Monday, February 02, 2009

Yeddyurappa’s Achilles Heel

Yeddyurappa’s Achilles Heel
When I was a young boy growing up in Bombay as Mumbai was then called, women could not enter restaurants even to have a cup of tea. The only restaurants for the middle-class in Mumbai then were the Irani restaurants and, for some reason, women never entered them. These restaurants had what were called “family rooms” screened by a curtain for women patrons, but these “family rooms” had acquired a sleazy reputation and no decent woman went there, either with family or husband. The result: restaurants were all-male affairs.
It was the Shettys from Mangalore who changed all that in the late ’60s. Through what came to be called “Udupi restaurants”, they brought in a new restaurant culture that enabled even single women to walk in and have a meal without raising an eyebrow. This happened at a time when women began to enter the work force in greater numbers. To them, these restaurants were godsend.
Which is why it is strange then that those who turned the clock forward in Mumbai in the ’60s, should now be turning the clock backward in their own home district of South Kanara or Dakshina Kannada. They have taken it on themselves to beat up and molest women who, they think, should not be seen in pubs. Sadly, the Chief Minister of the State has chosen to support these Huns who ran amok on seeing young women having a meal at a pub on a Saturday afternoon, and perhaps washing it down with a glass of beer.
Their actions are clearly born of desperation. They see themselves as losing control over women and are desperate enough to attempt to stop it by beating up women if necessary. This is an act that requires the least amount of courage anyway, be it done in the home or outside.
Historically, in times of rapid change, it is men who have felt most threatened because women seem to make the transition to change more seamlessly. I had a reporter colleague from Tamil Nadu in the Times in the ’80s who used to boast that he would never allow his wife to wear trousers because they were a male prerogative! He felt no embarrassment about it and was the butt of many a joke at a time when women were beginning to stream into journalism.
I remember as a boy in the 1950s, one of the big controversies in my parish church was whether women should wear sleaveless dresses, tight skirts and lipstick! Parish Bulletins debated the subject and most men felt that women coming to church in any of these should be refused Holy Communion, so that they would be shamed before the whole congregation! Sad, but true! No one bats an eyelid today at women going to church or temples in jeans and T-shirts!
In the 1990s, Muslim women used to have their ears cut off in some small towns of Maharashtra because someone decided that they should not visit cinemas. About the same time, Muslims in the suburb of Jogeshwari in Mumbai hit the headlines because they were advised to throw their TV sets out of their living rooms. Which they did!
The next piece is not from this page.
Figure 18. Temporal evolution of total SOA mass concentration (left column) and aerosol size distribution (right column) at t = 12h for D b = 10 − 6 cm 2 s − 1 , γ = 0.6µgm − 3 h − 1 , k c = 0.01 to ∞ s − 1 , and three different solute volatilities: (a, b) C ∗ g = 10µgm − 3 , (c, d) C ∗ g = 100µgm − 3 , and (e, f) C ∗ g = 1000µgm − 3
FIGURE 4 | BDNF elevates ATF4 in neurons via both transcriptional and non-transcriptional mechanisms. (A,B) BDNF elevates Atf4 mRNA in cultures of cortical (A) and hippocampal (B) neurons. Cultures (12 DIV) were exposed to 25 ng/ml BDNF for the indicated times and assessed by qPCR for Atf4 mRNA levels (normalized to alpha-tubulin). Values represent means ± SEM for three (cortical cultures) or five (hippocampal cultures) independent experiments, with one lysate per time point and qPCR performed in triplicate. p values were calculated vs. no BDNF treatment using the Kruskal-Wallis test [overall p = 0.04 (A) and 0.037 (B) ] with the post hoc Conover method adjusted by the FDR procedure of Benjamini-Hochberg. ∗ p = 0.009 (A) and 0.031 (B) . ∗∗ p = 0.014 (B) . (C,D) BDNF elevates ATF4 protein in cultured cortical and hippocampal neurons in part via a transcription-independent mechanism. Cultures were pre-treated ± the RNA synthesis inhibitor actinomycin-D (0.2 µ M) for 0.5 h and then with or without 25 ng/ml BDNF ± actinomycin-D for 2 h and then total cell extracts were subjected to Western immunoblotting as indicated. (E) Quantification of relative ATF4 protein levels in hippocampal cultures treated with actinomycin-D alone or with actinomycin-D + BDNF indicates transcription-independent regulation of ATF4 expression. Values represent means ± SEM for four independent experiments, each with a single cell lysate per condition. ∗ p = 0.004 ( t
In Afghanistan, girls are advised not to go to school. Those who do have acid thrown at them! Different times, different places, same story! And yet, in Mumbai today, it is Muslim girls who are increasingly getting into the merit ranks at the SSC and HSC exams! When the going gets tough, the tough get going!
In the 19 century, the German Emperor, Kaiser Wilhelm II saw women’s role in society as “Kinder, Küche, Kirche”, meaning “children, kitchen, church”. A century later, Hitler adopted this as the foundation of the new society he visualised – women were barred from medicine, the law and civil service and squeezed out of many occupations through bribes or coercions, to meet the needs of the Nazi state with women’ horizons limited to the 3Ks of Children, Kitchen and Church.
The coming of information technology and globalisation in the 1990s has seen more and more women enter the work force and free themselves from economic dependence on men. Which is what has made our cavemen friends in Mangalore desperate enough to beat up women in full view of TV cameras. “Get back to making babies, idlis and being Sati Savitris” is their message.
They will not succeed even with Chief Minister Yeddyurappa’s support! Of that you can rest assured! In any case, the poor man has troubles of his own answering questions about his wife’s death. He has already acknowledged that the case is the “biggest crisis of his life”. So be it! It may well turn out to be his Achilles heel!